### What you are asked to do:
If an entry below contains an image, drop the image and retype the rest exactly.

:: Provided material ::

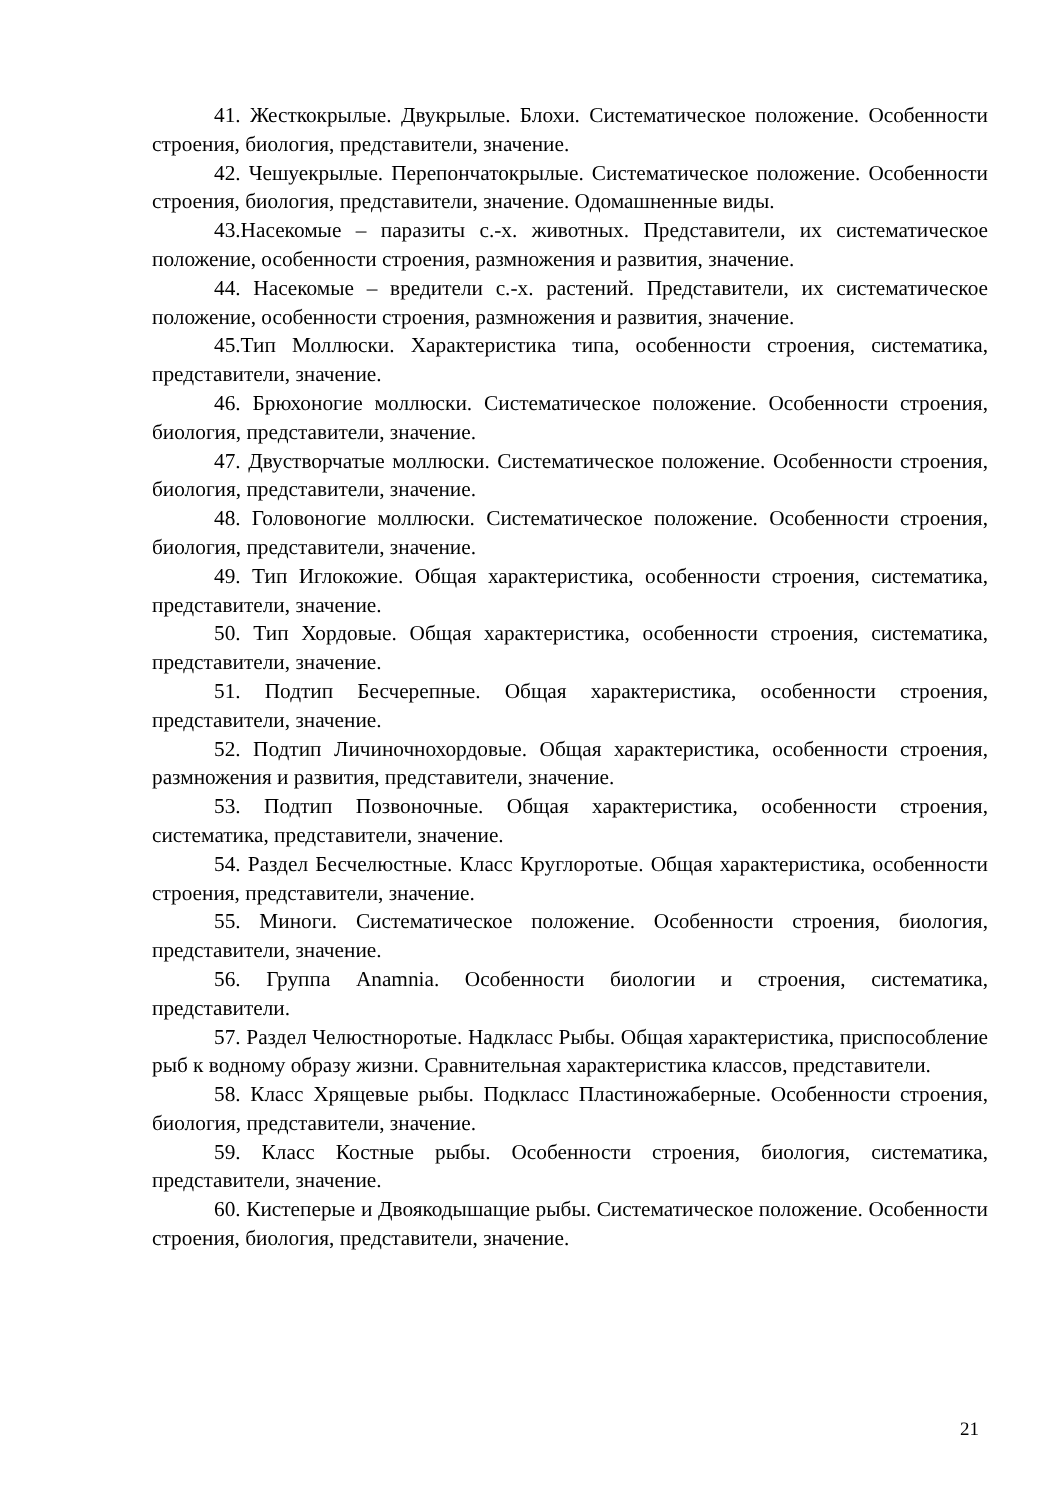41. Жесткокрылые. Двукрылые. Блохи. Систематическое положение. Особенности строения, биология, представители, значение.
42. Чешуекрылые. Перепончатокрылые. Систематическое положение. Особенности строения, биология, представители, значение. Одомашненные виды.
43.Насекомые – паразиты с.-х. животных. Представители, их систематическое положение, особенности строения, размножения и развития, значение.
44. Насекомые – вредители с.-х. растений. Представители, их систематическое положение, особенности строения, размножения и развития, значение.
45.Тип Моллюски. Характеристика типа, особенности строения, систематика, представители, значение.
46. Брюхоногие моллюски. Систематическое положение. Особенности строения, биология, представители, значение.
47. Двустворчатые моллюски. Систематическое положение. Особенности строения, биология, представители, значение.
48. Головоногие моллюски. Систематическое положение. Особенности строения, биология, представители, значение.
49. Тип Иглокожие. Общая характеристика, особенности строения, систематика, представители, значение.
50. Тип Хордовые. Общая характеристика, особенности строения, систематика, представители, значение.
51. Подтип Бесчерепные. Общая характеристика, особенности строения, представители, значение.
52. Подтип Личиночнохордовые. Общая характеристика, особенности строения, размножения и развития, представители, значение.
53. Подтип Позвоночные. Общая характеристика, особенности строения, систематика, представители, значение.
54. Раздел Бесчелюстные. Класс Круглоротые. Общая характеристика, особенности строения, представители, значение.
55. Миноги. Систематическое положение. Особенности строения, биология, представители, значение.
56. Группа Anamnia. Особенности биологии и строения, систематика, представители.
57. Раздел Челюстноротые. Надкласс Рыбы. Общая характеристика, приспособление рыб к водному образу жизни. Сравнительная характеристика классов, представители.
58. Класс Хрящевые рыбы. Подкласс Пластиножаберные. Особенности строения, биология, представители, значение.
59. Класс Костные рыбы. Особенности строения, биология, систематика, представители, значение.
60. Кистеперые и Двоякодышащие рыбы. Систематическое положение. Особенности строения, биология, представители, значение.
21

:::

### Solution below:
41. Жесткокрылые. Двукрылые. Блохи. Систематическое положение. Особенности строения, биология, представители, значение.
42. Чешуекрылые. Перепончатокрылые. Систематическое положение. Особенности строения, биология, представители, значение. Одомашненные виды.
43.Насекомые – паразиты с.-х. животных. Представители, их систематическое положение, особенности строения, размножения и развития, значение.
44. Насекомые – вредители с.-х. растений. Представители, их систематическое положение, особенности строения, размножения и развития, значение.
45.Тип Моллюски. Характеристика типа, особенности строения, систематика, представители, значение.
46. Брюхоногие моллюски. Систематическое положение. Особенности строения, биология, представители, значение.
47. Двустворчатые моллюски. Систематическое положение. Особенности строения, биология, представители, значение.
48. Головоногие моллюски. Систематическое положение. Особенности строения, биология, представители, значение.
49. Тип Иглокожие. Общая характеристика, особенности строения, систематика, представители, значение.
50. Тип Хордовые. Общая характеристика, особенности строения, систематика, представители, значение.
51. Подтип Бесчерепные. Общая характеристика, особенности строения, представители, значение.
52. Подтип Личиночнохордовые. Общая характеристика, особенности строения, размножения и развития, представители, значение.
53. Подтип Позвоночные. Общая характеристика, особенности строения, систематика, представители, значение.
54. Раздел Бесчелюстные. Класс Круглоротые. Общая характеристика, особенности строения, представители, значение.
55. Миноги. Систематическое положение. Особенности строения, биология, представители, значение.
56. Группа Anamnia. Особенности биологии и строения, систематика, представители.
57. Раздел Челюстноротые. Надкласс Рыбы. Общая характеристика, приспособление рыб к водному образу жизни. Сравнительная характеристика классов, представители.
58. Класс Хрящевые рыбы. Подкласс Пластиножаберные. Особенности строения, биология, представители, значение.
59. Класс Костные рыбы. Особенности строения, биология, систематика, представители, значение.
60. Кистеперые и Двоякодышащие рыбы. Систематическое положение. Особенности строения, биология, представители, значение.
21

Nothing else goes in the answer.